Para quem ficou interessado em se aprofundar e levar sua empresa a outro patamar, existem os prêmios World Changing Ideas, da Fast Company, que homenageiam as empresas e organizações que impulsionam a mudança no mundo. Os 26 vencedores e centenas de outros finalistas – selecionados por uma lista de especialistas dos mundos do empreendedorismo social, filantropia, capital de risco, ativismo entre outros – representam o tipo de pensamento inovador que contribuirá para a reconstrução do planeta.

Pilares do Capitalismo Consciente

Thomas Eckschmidt, diretor geral do Instituto Capitalismo Consciente Brasil., explica o movimento Capitalismo Consciente, que vem se fortalecendo na última década e que “permitirá às empresas a produzirem mais, melhor e com mais qualidade”> Segundo ele, visa um propósito maior do que o lucro, aliás o lucro se torna a consequência deste propósito. São quatro princípios básicos norteiam uma empresa que pratica o Capitalismo Consciente: Propósito, Orientação para stakeholders, liderança e cultura engajadora de transformação.

Esta prática na condução de negócios – que há vem sendo aplicada por grandes corporações na última década, cria, simultaneamente, diferentes valores para todas as partes interessadas (ou stakeholders) como financeiro, intelectual, físico, ecológico, social, cultural, emocional, ético e até mesmo espiritual. Nesta concepção, o paradigma tradicional do capitalismo da competitividade acima de tudo é substituído por colaboração; os stakeholders, antes centrados na figura do acionista, se ampliam: “o planeta é um só, a comunidade está inserida no planeta e o negócio está inserido na comunidade.

Temos que trabalhar juntos para conseguir melhores resultados, que crie um valor para todos e menos impactos.”, reforçou Thomas. As Lideranças do movimento têm que ter um nível de consciência diferenciado, pois são eles os responsáveis por disseminar uma cultura transformadora junto a seus times. Se engana quem pensa que o capitalismo consciente não gera riquezas e lucro.
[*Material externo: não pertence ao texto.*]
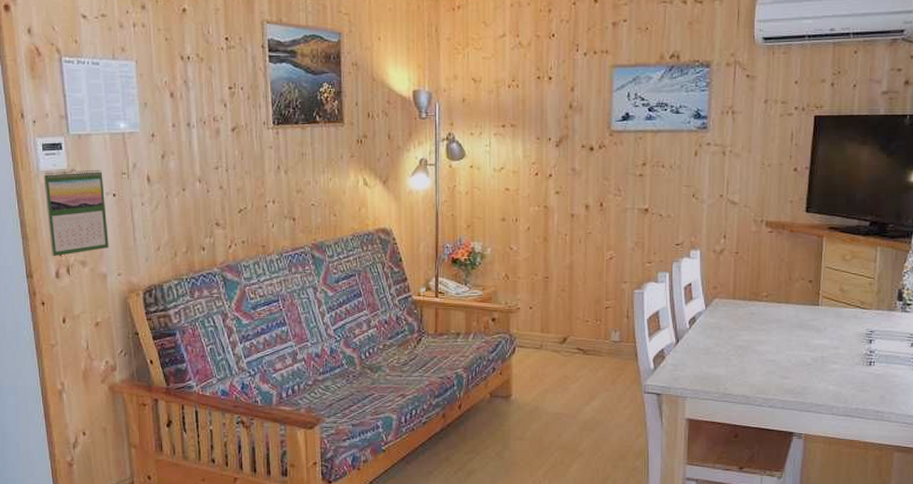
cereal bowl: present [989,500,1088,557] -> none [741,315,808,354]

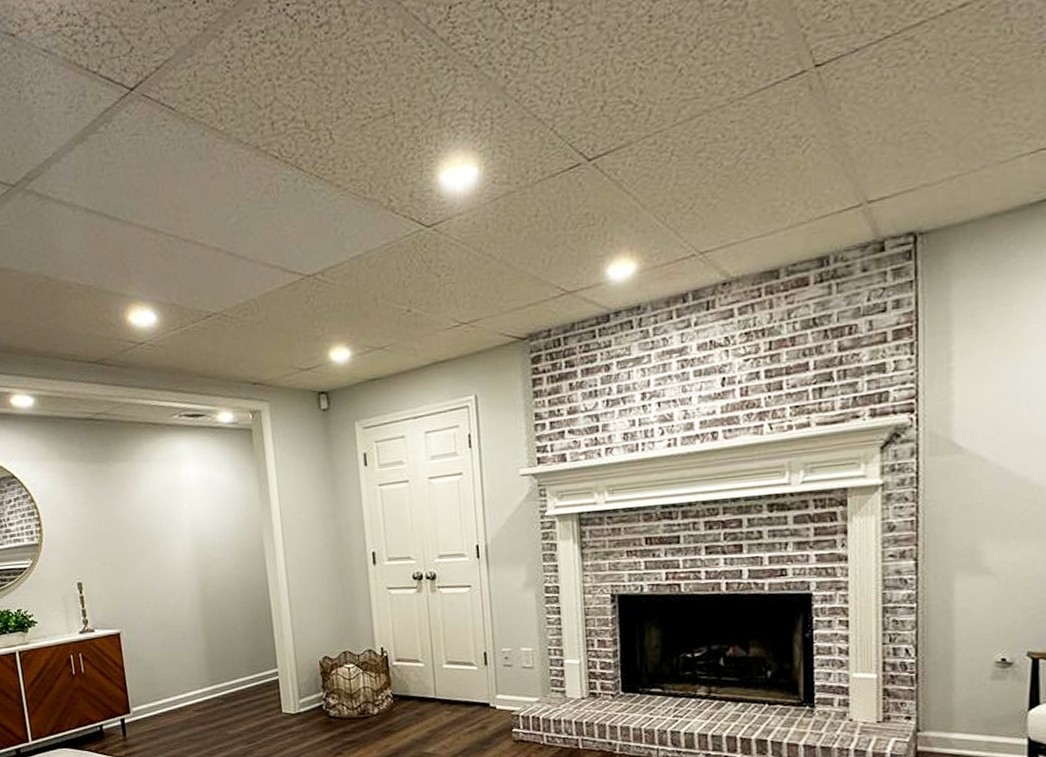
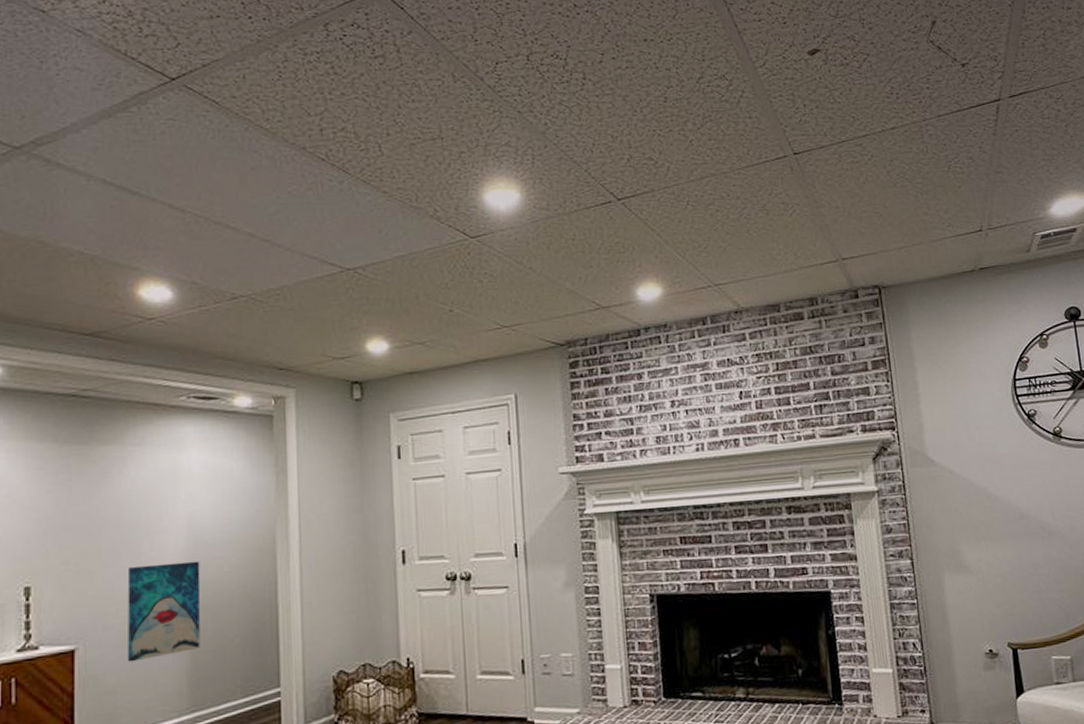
wall art: none [150,561,212,644] -> present [127,561,201,662]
Empresas que se classificam neste modelo tiveram suas ações valorizadas 10 vezes mais do que a média do mercado nos últimos 15 anos.

Rafaella Capal, artista, empreendedora e pensadora da economia criativa e das novas economias no Brasil, resume bem este novo posicionamento organizacional em Como criar um capitalismo improvável: “mais colaboração e menos competição; mais criação e menos consumo; mais distribuição e menos acúmulo; mais presença e menos pressa; mais fluxo e menos controle; mais reuso e menos descarte; mais desenvolvimento e menos crescimento; mais empatia e menos desconexão; mais abundância e menos escassez; mais “nós” e menos “eu””.

São 3 os fatores principais do Capitalismo Consciente:

  1. 1. A preocupação crescente com a degradação ambiental e com a disseminação da miséria;
  2. 2. A conscientização de que a solução desses problemas só será possível com a participação ativa do mundo empresarial;
  3. 3. O impulso dado pelas Nações Unidas pelo estabelecimento dos Objetivos do Milênio (desde 2015 conhecidos como Objetivos do Desenvolvimento – ODS) e pela criação do Pacto Global (que definiu os princípios de envolvimento do setor privado na solução dos problemas da humanidade).

Dicas da Dynamica:

  • • Construa com seu time uma visão de futuro para a organização, com foco em propósito,
  • • Trabalhe com propósito, se relacione e valorize negócios com propósito,
  • • Compartilhe o propósito entre todos da organização,
  • • Fortaleça as lideranças para que vivifiquem o propósito e agilidade na organização,
  • • O mundo borbulha, conecte-se com as transformações que acontecem à sua volta,
  • • Tenha a Inovação e Mudança como competências de toda a Liderança,
  • • Coloque a pessoa no centro das prioridades: empatia e solidariedade fortalecem os vínculos,
  • • Propicie um ambiente com tomadas de decisões rápidas, eficientes e contínuas,
  • • Crie um ambiente transparente e seguro para que todas as ideias possam ser discutidas.